As quickly as you perceive this, your work with time intelligence capabilities and different capabilities that settle for tables of values as enter will change into a lot simpler to understand and grasp.
Conclusion
Whereas I used DAX Studio for the queries, you should use the identical queries within the DAX Question software inside Energy BI Desktop.

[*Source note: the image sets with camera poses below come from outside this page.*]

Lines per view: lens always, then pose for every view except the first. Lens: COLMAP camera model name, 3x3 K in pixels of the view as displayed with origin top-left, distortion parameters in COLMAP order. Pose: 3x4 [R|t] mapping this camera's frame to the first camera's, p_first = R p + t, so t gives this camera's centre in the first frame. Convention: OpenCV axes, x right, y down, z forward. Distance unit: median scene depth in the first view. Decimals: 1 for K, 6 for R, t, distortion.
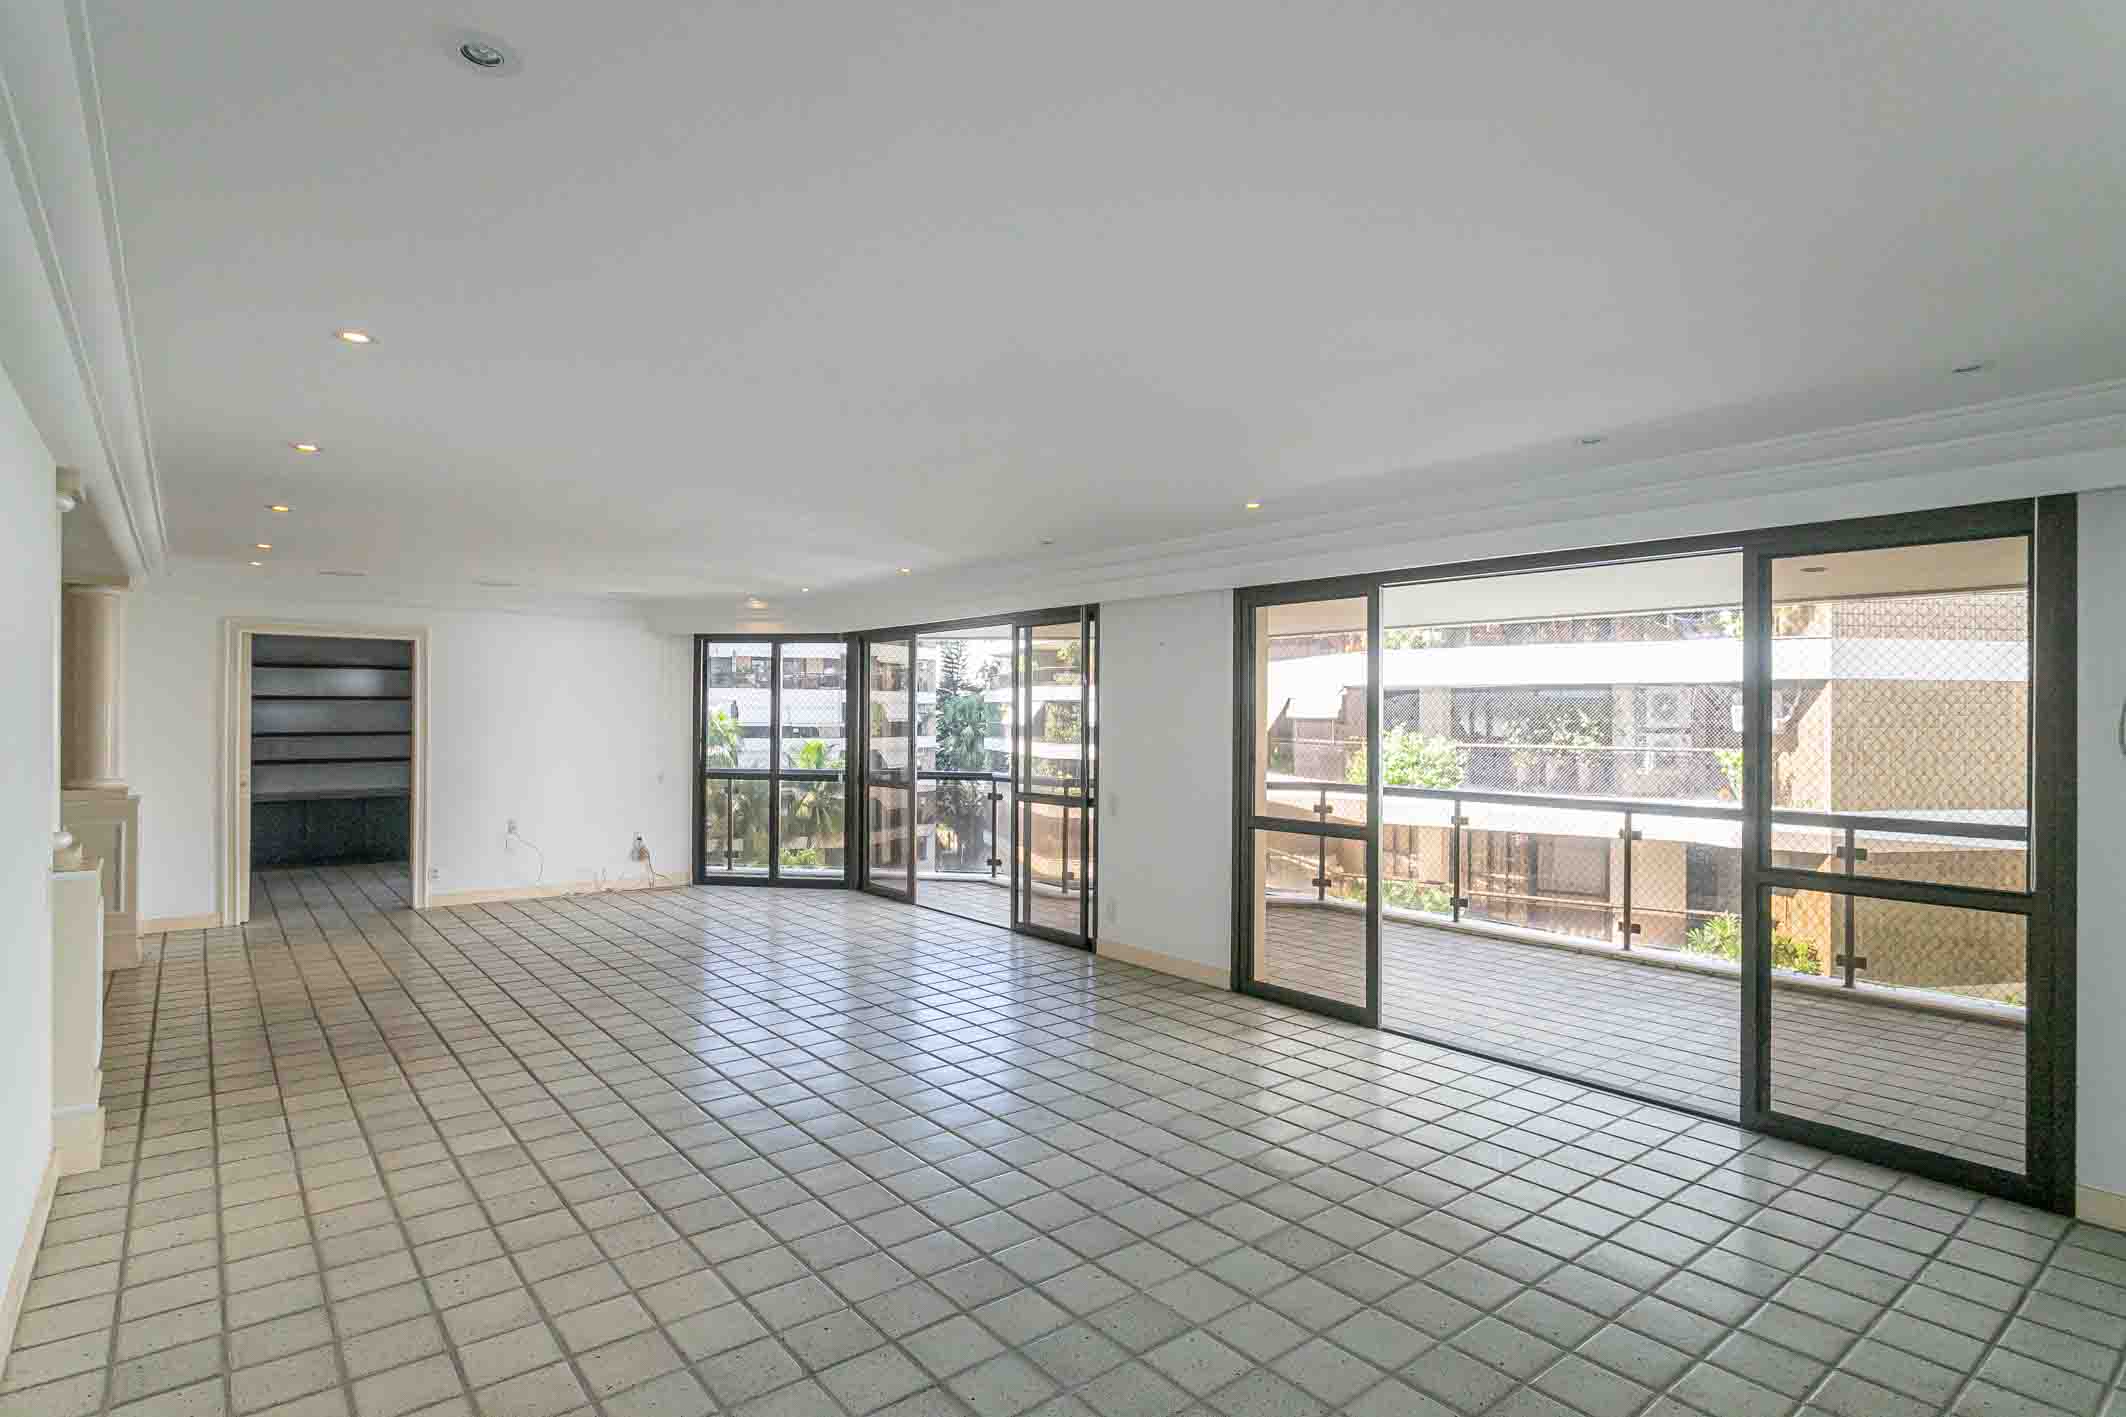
lens RADIAL K [[1119.0, 0, 1069.4], [0, 1119.0, 704.3], [0, 0, 1]] dist [-0.007868, 0.002695]
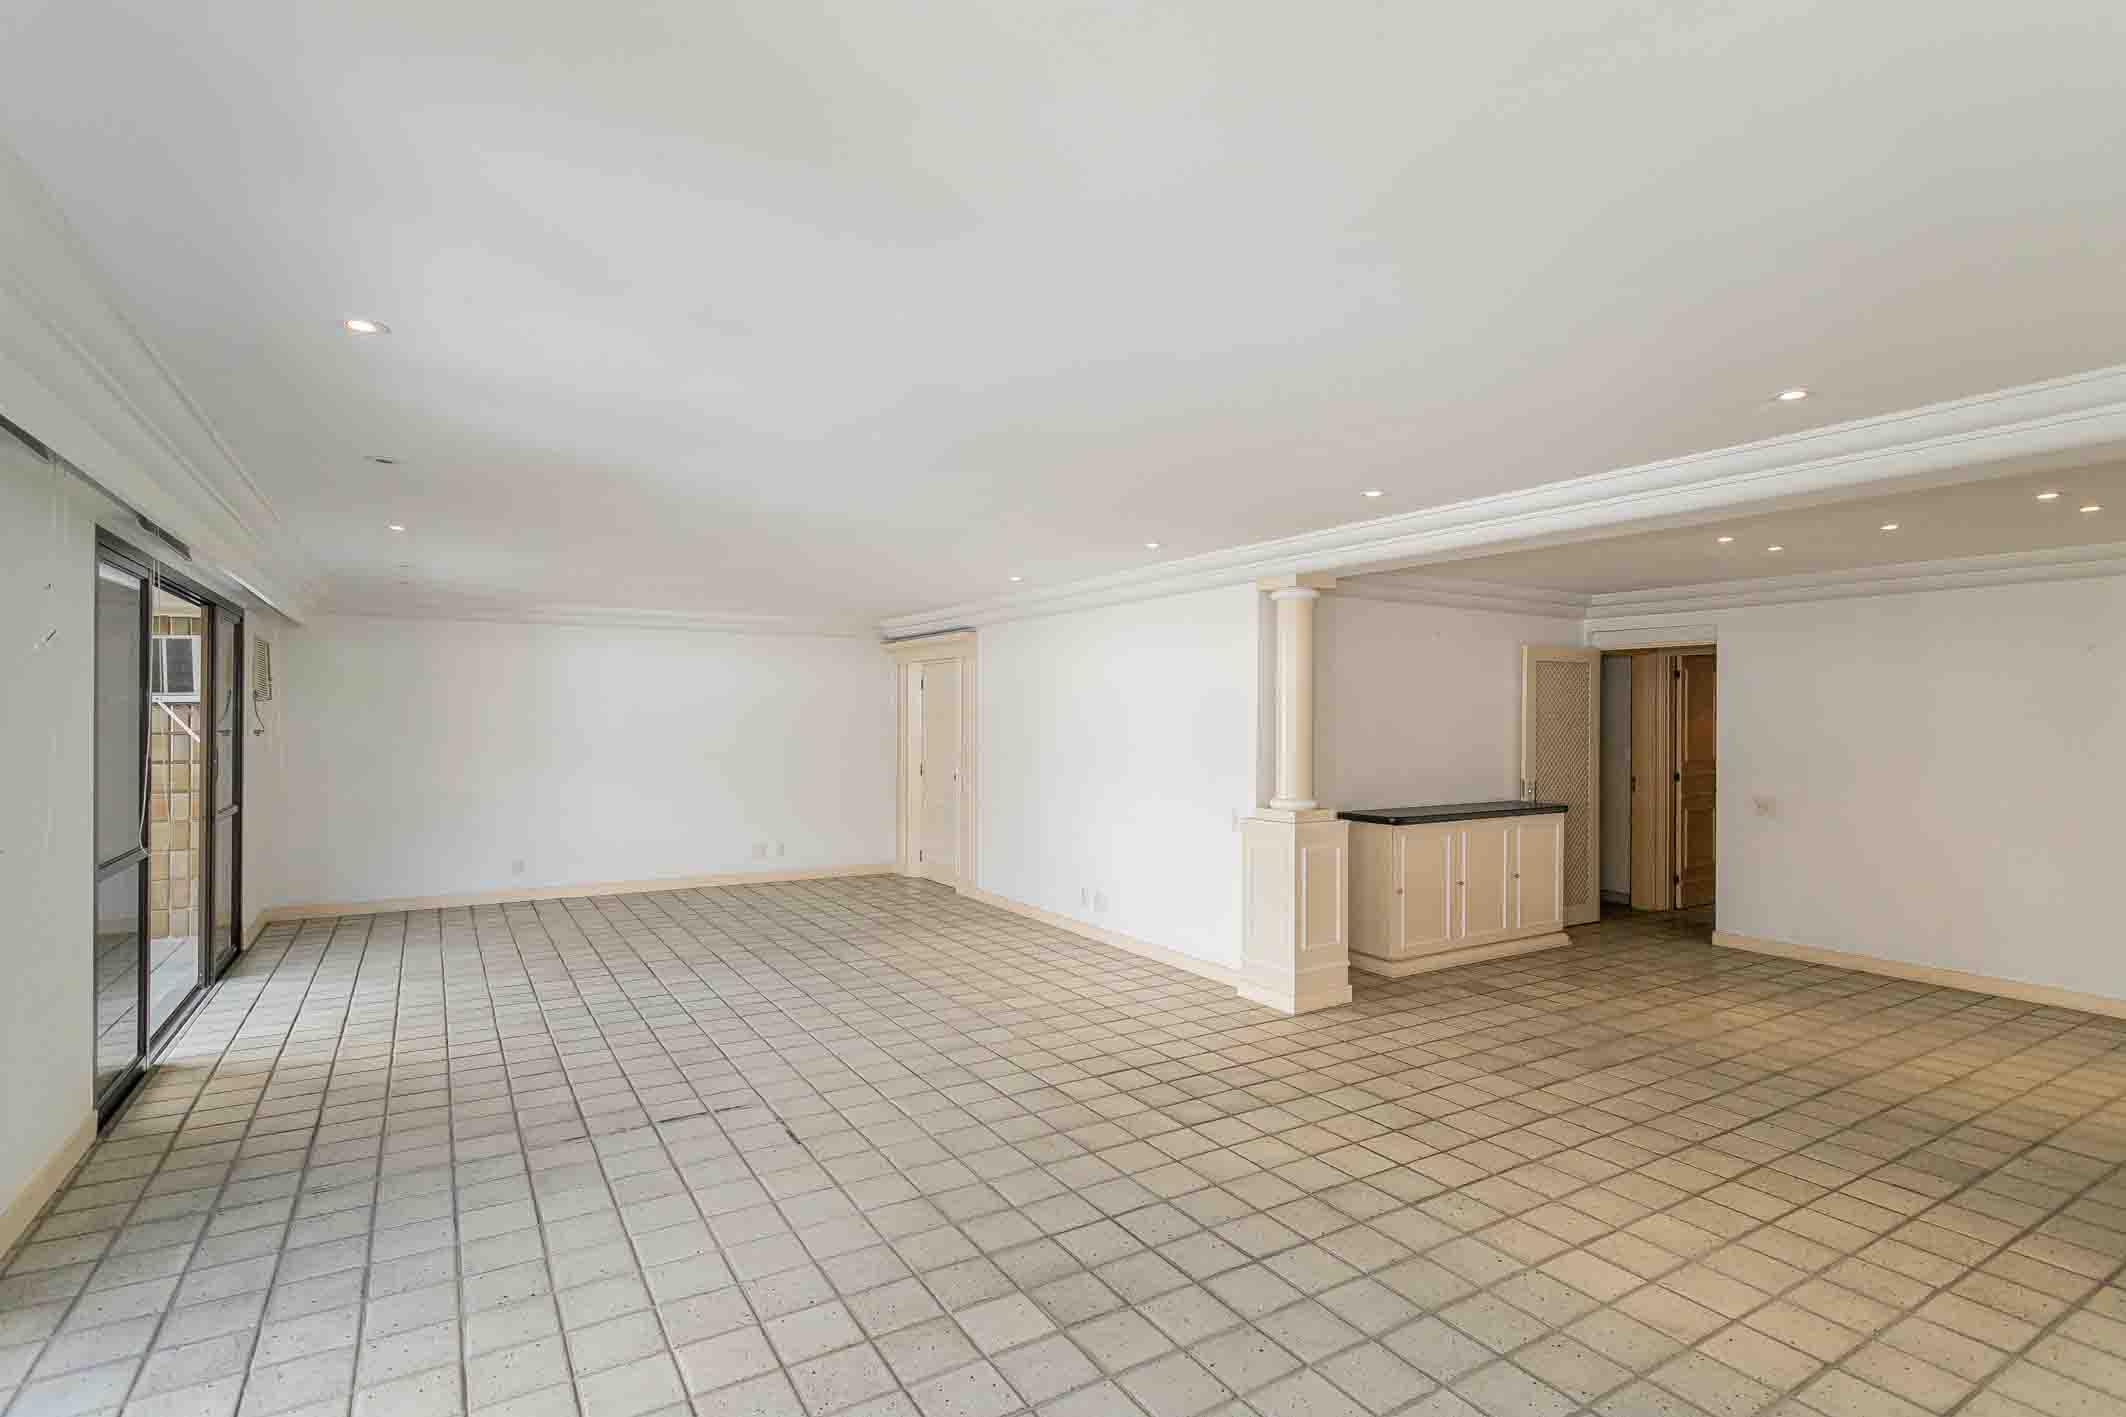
lens RADIAL K [[1016.4, 0, 1054.9], [0, 1016.4, 708.4], [0, 0, 1]] dist [0.006448, 0.000388]
pose [[-0.990622, -0.012048, 0.136101, -0.336874], [-0.015057, 0.999664, -0.021105, 0.010476], [-0.135801, -0.022956, -0.990470, 1.064726]]
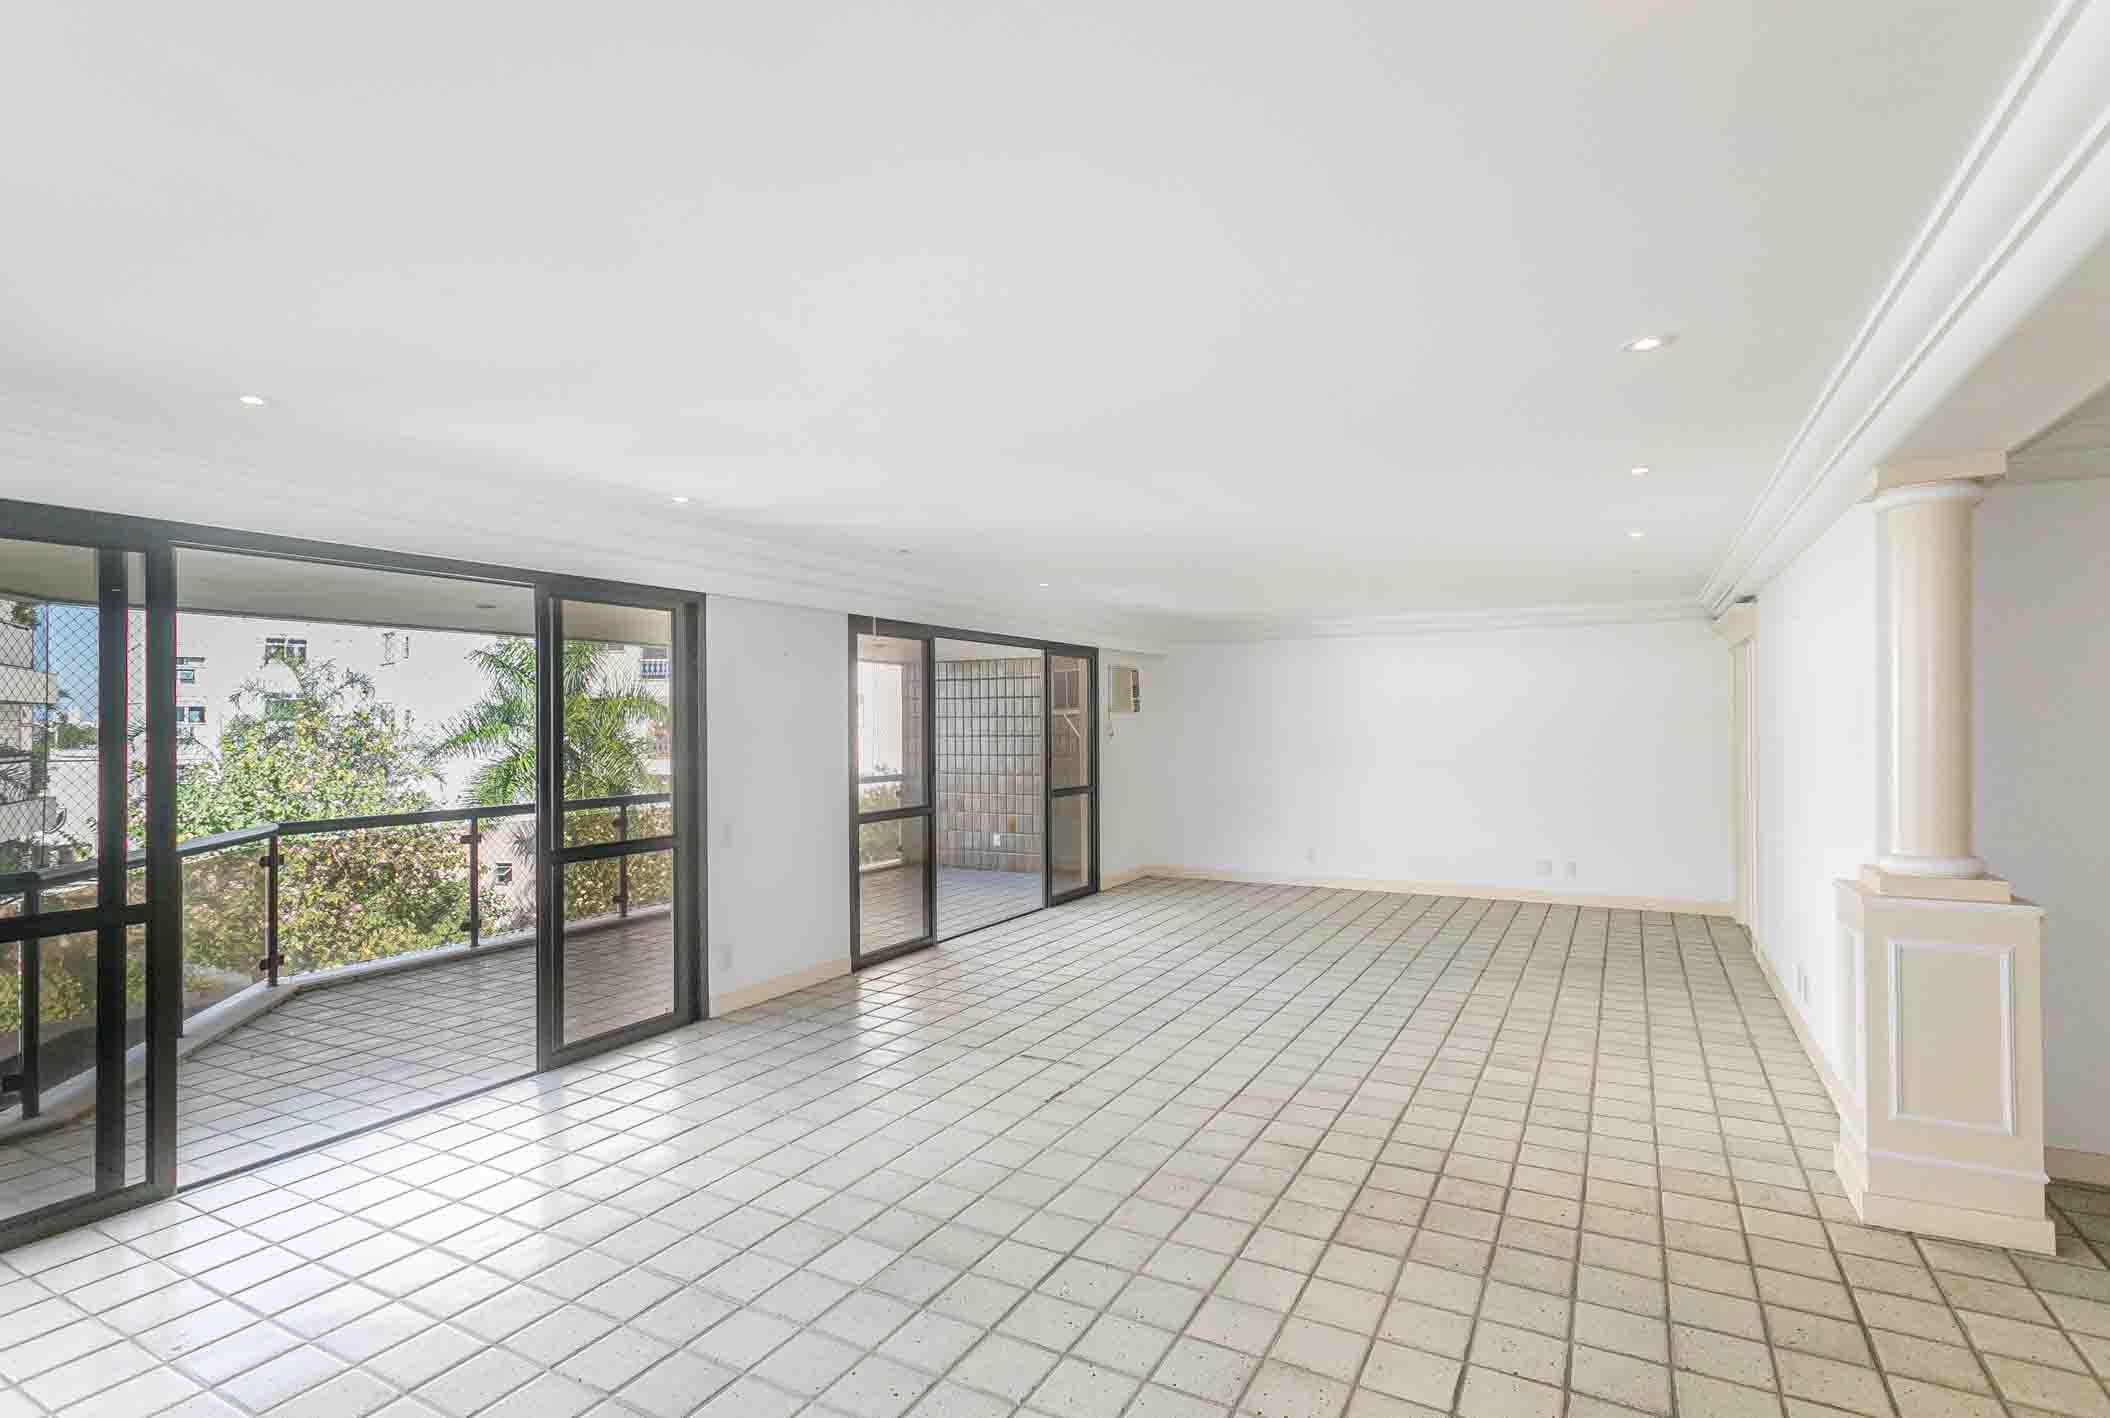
lens RADIAL K [[1008.8, 0, 1056.9], [0, 1008.8, 716.1], [0, 0, 1]] dist [0.006448, 0.000388]
pose [[-0.378849, 0.005708, 0.925441, -0.612246], [-0.001653, 0.999975, -0.006845, 0.003848], [-0.925457, -0.004123, -0.378830, 0.843522]]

I deliberately used these queries to exhibit that we work with tables on a regular basis in DAX, though we might not at all times pay attention to it.
However it’s an vital element that helps us on our approach to understanding DAX.
Though among the DAX code proven right here could also be out of date with the appearance of the brand new calendar-based time intelligence function in Energy BI, the rules defined right here stay legitimate. The capabilities, akin to DATESYTD() or SAMEPERIODLASTYEAR(), nonetheless exist and work in the identical approach as earlier than. In the intervening time, nothing will change on this aspect, because the ideas described listed here are nonetheless legitimate.
References
Like in my earlier articles, I exploit the Contoso pattern dataset. You may obtain the ContosoRetailDW Dataset at no cost from Microsoft here.
The Contoso Knowledge may be freely used underneath the MIT License, as described in this document. I modified the dataset to shift the information to modern dates.